To work properly, the selection mechanisms have to get the tilt and the rotate position close enough that the detent arms always enter the proper tooth position to lock the ball correctly. The homing adjustments and all the checks as I adjust the selection mechanism are intended to ensure that we will have a good initial position as the detent arms begin to move in.
The tilt mechanism does work correctly. The detent arm barely causes any adjustment to the tilt as the initial position is good. The rotate mechanism, however, is where we have problems. The machine presented with a failure to move the type element enough to reach the +5 or -5 columns before the detent arm moved in, thus we locked the ball to the +4 or -4 column incorrectly.

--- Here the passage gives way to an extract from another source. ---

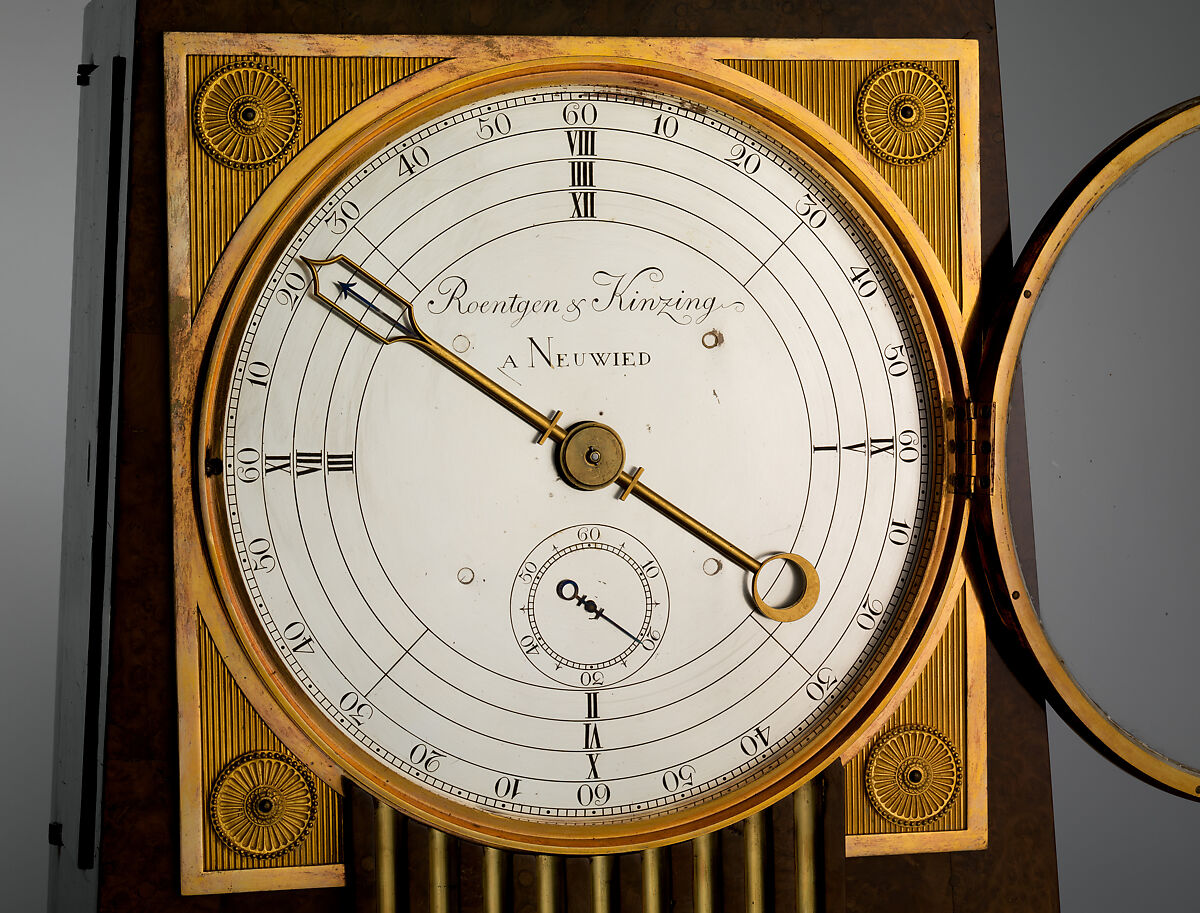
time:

All my adjustments are intended to get the typewriter to initially move the ball so that for any of the eleven rotate positions, -5 to home to +5, we are set so that the detent arm enters the teeth at the right point to ensure that we reliably lock the ball on the chosen column.
SELECTION LATCH RESTORATION ISSUE
The hanging selection latches are pulled forward by springs so that they will hook under the bottom edge of the selection bail. That bail moves downward during a print cycle, thus pulling down any selection latch that is under the bail edge. Choosing a character involves selectively activating some of the solenoids for R1, R2, R2A, R5, T1, T2 and AUX and any activated solenoid holds the selection latch out of the way so that it is NOT underneath the bail. Thus, an activated latch is not pulled down while an unselected latch moves downward during the print cycle.
The selection latches are supposed to have just enough clearance when the print cycle ends, based on the stopping position of the selection bail, that they will restore or pop under the edge of the bail if they had previously been activated during the print cycle. This restoration is important, otherwise a selection latch might incorrectly remain off the bail edge and pull down when the solenoid did not fire to choose it.
In order to adjust this, the manual suggests bending the metal stop tabs of any errant selector latch until it has a given clearance beneath the selector bail bottom edge when we are idle, not in a print cycle. It is very unusual to need to adjust one of these and nobody who worked as a typewriter technician (and who is reading the Golfball Typewriter Facebook group in order to respond) has ever seen a machine where all the stop tabs are wrong. I too worry that having them all out indicates some other error in the machine, thus bending tabs will put the machine further out of adjustment in reality.
The stop tabs are just bent sections of the backing plate where the mechanism is mounted, bent forward at nominally 90 degrees but then bent to push the selection latch down so that it pops under the selection bail bottom edge when the print cycle is at idle.
The selector bail pivots on a rear rod, pushed down by cams on the main operational shaft when they rotate during a print cycle. Rollers on the end of the pivot arm ride on the cams. The adjustments given for changing this part of the machine carry warnings that it should normally not need to be adjusted, but I can't see any adjustments of the position of the rod about which the selector bail pivots that might raise it at the idle point of a print cycle to let the selector latches restore.
The design of the cams that move the selector bail up and down does move the bail a bit higher than its rest position at the start of a print cycle, then proceeds to move it downward to pull on any selector latches still under the bottom edge. Thus, in this typewriter where selector latches do not restore at the end of a print cycle, they will restore at the very beginning of the next print cycle when I am hand cycling the machine.
The adjustment instructions insist on having the restore occur when the print cycle is at idle, however. The bail is held up by the rollers riding on the cam, thus there is no room for the bail to move further up; I can't hope for momentum during powered printing cycles to get the latches to restore.